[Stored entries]
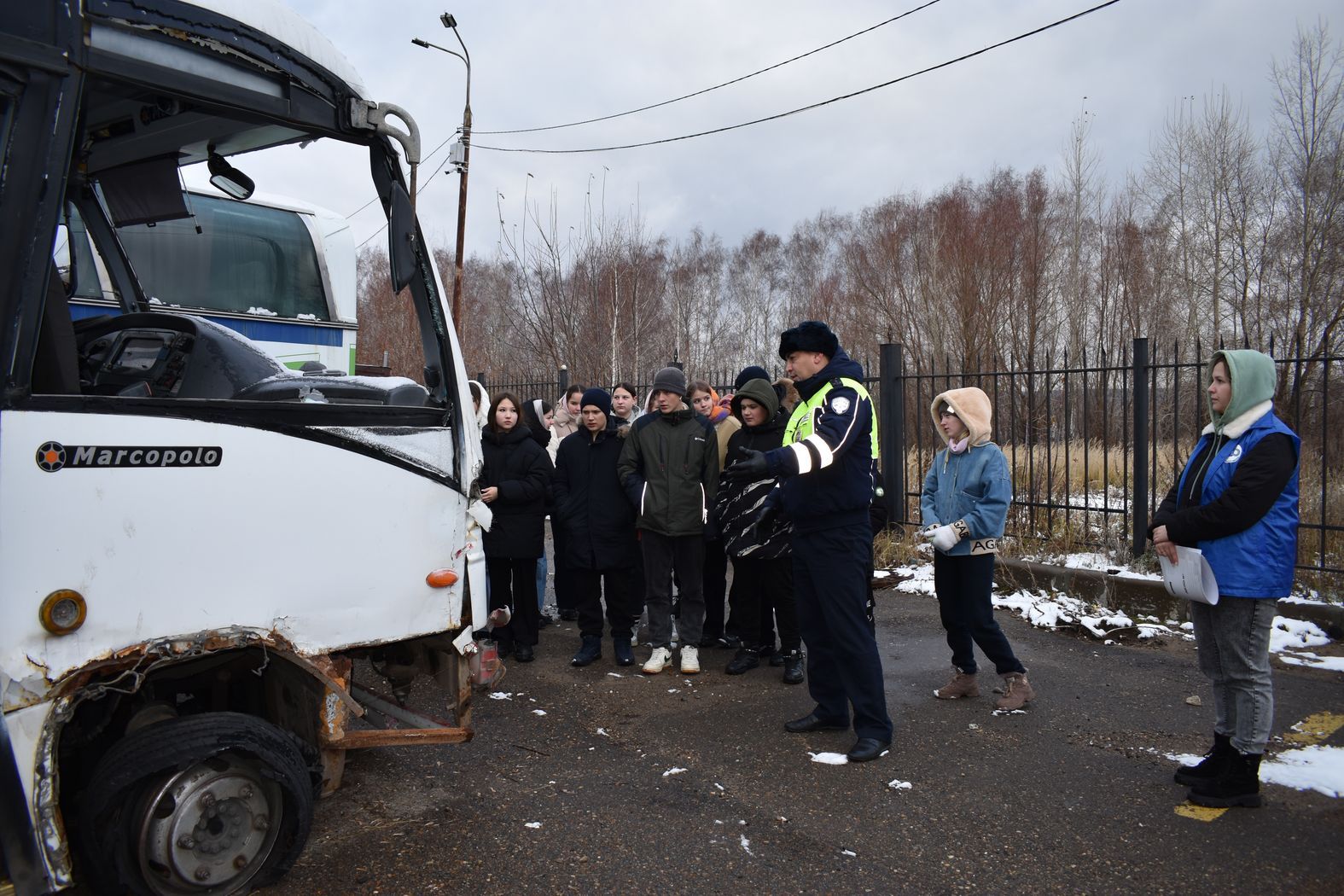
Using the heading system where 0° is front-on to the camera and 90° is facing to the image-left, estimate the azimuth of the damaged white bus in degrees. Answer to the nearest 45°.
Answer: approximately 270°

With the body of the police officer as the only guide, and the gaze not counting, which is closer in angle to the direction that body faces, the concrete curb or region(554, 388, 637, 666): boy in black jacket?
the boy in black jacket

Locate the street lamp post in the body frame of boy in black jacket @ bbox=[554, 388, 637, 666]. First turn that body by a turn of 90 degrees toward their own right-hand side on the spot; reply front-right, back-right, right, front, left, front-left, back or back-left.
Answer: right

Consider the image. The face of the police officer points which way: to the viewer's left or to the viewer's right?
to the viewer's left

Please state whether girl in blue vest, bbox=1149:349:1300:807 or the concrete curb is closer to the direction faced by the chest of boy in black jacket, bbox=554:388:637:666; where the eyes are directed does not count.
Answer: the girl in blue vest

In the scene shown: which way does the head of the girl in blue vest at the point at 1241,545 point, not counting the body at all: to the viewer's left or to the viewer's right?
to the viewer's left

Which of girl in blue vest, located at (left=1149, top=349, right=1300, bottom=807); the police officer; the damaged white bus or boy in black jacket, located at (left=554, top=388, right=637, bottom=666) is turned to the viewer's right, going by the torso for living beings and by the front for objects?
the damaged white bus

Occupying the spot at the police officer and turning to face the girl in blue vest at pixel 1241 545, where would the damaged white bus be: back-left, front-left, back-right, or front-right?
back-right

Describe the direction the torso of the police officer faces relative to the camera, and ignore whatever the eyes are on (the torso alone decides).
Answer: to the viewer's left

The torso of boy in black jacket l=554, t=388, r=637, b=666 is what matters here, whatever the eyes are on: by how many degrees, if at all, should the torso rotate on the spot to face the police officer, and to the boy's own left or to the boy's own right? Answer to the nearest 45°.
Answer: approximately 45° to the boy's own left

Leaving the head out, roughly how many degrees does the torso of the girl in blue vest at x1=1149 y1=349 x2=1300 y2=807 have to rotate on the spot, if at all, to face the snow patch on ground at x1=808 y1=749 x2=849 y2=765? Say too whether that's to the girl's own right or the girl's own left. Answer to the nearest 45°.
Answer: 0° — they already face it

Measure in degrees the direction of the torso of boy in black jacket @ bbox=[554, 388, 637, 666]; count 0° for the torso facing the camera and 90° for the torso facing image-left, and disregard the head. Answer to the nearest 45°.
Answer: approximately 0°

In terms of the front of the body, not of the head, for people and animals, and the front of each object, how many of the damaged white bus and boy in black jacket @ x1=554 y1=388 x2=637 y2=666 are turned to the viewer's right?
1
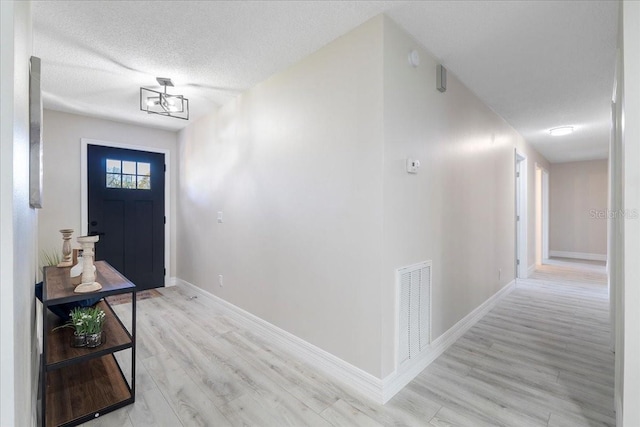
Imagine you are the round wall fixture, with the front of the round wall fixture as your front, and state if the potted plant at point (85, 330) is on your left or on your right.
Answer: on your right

__WORK TO COMPLETE__: Revise the stretch from the line containing "Measure in degrees" through the end of the material, replacing "round wall fixture" with "circular wall fixture" and changing nothing else. Leave the pictures out of your answer.

__ANSWER TO THE EXERCISE__:
Measure in degrees the direction of the torso of boy in black jacket @ bbox=[554, 388, 637, 666]; count 0° for the torso facing the camera and 90° for the torso facing image-left, and disregard the head. Answer to the nearest 45°.
Answer: approximately 0°

In terms of the front of the body, not of the head, for people and animals, and the front of each object, how many of the damaged white bus and boy in black jacket @ x1=554 y1=388 x2=637 y2=666 are turned to the viewer's right?
1
Imagine you are the circular wall fixture, with the front of the circular wall fixture as your front, and state if the potted plant at point (85, 330) is on your left or on your right.
Answer: on your right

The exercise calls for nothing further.